Overlap of Formalin-Fixed Paraffin-Embedded and Fresh-Frozen Matched Tissues for Proteomics and Phosphoproteomics

Erin M Humphries  1 Peter G Hains  1 Phillip J Robinson  1
Affiliations

Overlap of Formalin-Fixed Paraffin-Embedded and Fresh-Frozen Matched Tissues for Proteomics and Phosphoproteomics

Erin M Humphries et al. ACS Omega. .

Abstract

Many liquid chromatography-mass spectrometry (LC-MS) studies have compared formalin-fixed paraffin-embedded (FFPE) tissues with matched fresh-frozen (FF) tissues to examine the effect of preservation techniques on the proteome; however, few studies have included the phosphoproteome. A high degree of overlap and correlation between the two preservation techniques would demonstrate the importance of FFPE tissues as a valuable biomedical resource. Our aim was to quantitatively compare the proteome and phosphoproteome of matched FFPE and FF tissues using data-independent acquisition LC-MS. Four organs from three rats were cut in half to produce matched FFPE and FF tissue pairs.

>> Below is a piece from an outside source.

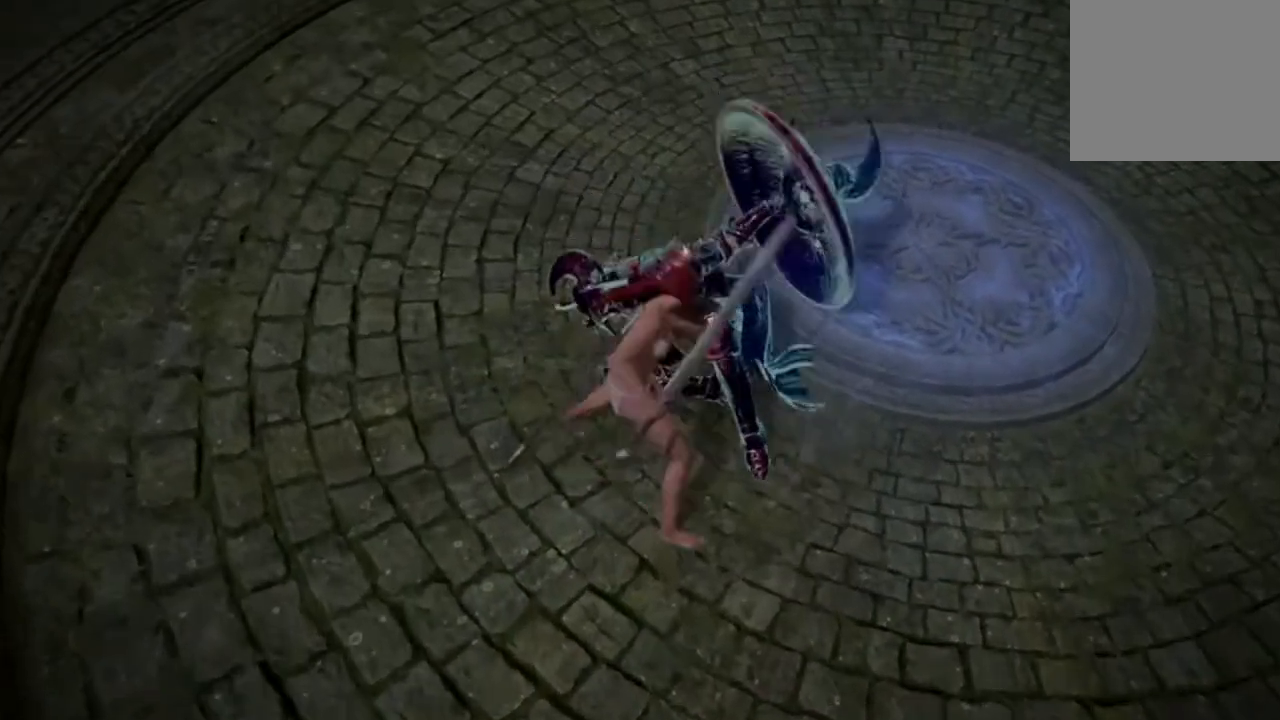
{"buttons": [], "left_stick": "center", "events": []}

Excellent overlaps of 85-97% for the proteome and 82-98% for the phosphoproteome were observed, depending on the organ type, between the two preservation techniques. Most of the unique identifications were found in FF with less than 0.3% being unique to FFPE tissues. Strong agreement between FFPE and FF matched tissue pairs was observed with Pearson correlation coefficients of 0.93-0.97 and 0.79-0.87 for the proteome and phosphoproteome, respectively. Digestion efficiency was slightly higher in FFPE (92-94%) than in FF tissues (86-89%), and a search of a data subset for formaldehyde induced chemical modifications revealed that only 0.05% of precursors were unique to FFPE tissues. This suggests that with quality sample preparation methods it is not necessary to include formaldehyde induced chemical modifications when analyzing FFPE tissues. We attribute the lower number of identifications in FFPE tissues to inaccurate peptide quantitation, which resulted in a lower MS peptide load and tryptic peptide enrichment load. Our results demonstrate that both proteomic and phosphoproteomic analyses of FFPE and FF tissues are highly comparable and highlight the suitability of FFPE tissues for both proteomic and phosphoproteomic analysis.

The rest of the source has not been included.